## 提供テキスト
__________________________________________________

裏を返せば、それだけオープンに話す人が少ない話題とも言えるかもしれない。女性は、「出産に対する厳しい目線や、“産みたい”とは気軽に言えない空気感を、社会に感じる」とも話した。
産みたいとは気軽に言えない空気。この言葉を聞いて、卵子凍結や不妊治療の取材を通じて出会った、何人もの女性が思い浮かんだ。不妊治療について悩んでいても、人に相談しづらかったり、産みたいのに産めないことを恥のように思ってしまっている人というのは、想像以上に多いのではないかと思う。
「不妊治療を知られたくない」葛藤する女性たち
「不妊治療をして子どもが産まれたってことは、できるだけ人に知られたくない」というのは、不妊治療を経て出産した何人かの女性から聞かれた言葉だ。自然妊娠した人に劣等感を抱いたり、なぜ自分は妊娠に治療が必要なのかと自己嫌悪に陥ったり。「治療をしないと妊娠できない=自分が生物として、致命的な欠陥があるのと同じような気がする」と話した人もいた。

__________________________________________________

## 提供データ

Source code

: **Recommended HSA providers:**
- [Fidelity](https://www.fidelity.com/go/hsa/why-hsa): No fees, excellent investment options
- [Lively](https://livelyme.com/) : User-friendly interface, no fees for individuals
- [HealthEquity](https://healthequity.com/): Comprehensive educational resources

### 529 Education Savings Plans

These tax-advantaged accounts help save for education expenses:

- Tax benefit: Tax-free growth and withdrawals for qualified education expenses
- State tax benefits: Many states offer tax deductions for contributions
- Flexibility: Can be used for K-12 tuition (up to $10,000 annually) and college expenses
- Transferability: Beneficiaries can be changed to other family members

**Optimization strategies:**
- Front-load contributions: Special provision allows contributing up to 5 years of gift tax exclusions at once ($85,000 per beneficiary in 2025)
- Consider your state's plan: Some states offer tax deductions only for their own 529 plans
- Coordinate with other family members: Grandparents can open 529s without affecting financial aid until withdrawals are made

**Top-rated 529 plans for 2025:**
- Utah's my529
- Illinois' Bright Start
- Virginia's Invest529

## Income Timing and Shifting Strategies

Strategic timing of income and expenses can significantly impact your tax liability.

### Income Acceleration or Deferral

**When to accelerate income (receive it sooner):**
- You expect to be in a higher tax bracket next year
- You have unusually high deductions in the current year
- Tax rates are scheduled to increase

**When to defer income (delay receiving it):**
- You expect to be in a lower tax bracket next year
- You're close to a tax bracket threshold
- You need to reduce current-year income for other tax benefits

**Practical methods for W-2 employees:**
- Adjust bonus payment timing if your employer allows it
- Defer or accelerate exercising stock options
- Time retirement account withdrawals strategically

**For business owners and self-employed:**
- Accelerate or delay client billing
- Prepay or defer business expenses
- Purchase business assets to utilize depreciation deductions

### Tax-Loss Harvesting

__________________________________________________

## 設問
A - 不妊治療についての文章で、不妊治療を経て出産した何人かの女性から聞かれた言葉は何か。
B - 不妊治療についての文章を、最後の文のあとから引き継いで書き進めよ。

## 回答一覧
A - 「不妊治療をして子どもが産まれたってことは、できるだけ人に知られたくない」という言葉だ。

B -
不妊治療をして子どもを産んだことを伏せたい理由として、「生まれてきた子どもに対して、何かマイナスな影響が出るのが怖いから」という理由も聞かれた。つまり、自分の子どもが他人から“不妊治療をして産まれた子”として見られることで、子どもに何か不利益が出ないかを危惧しているという。
「例えば、子どもに発達障害があったとして、その子が不妊治療をして生まれたと知られたら、どこかで“ああ、やっぱり治療の影響が出るのか”って思う人っていると思う」と話した30代前半の女性もいた。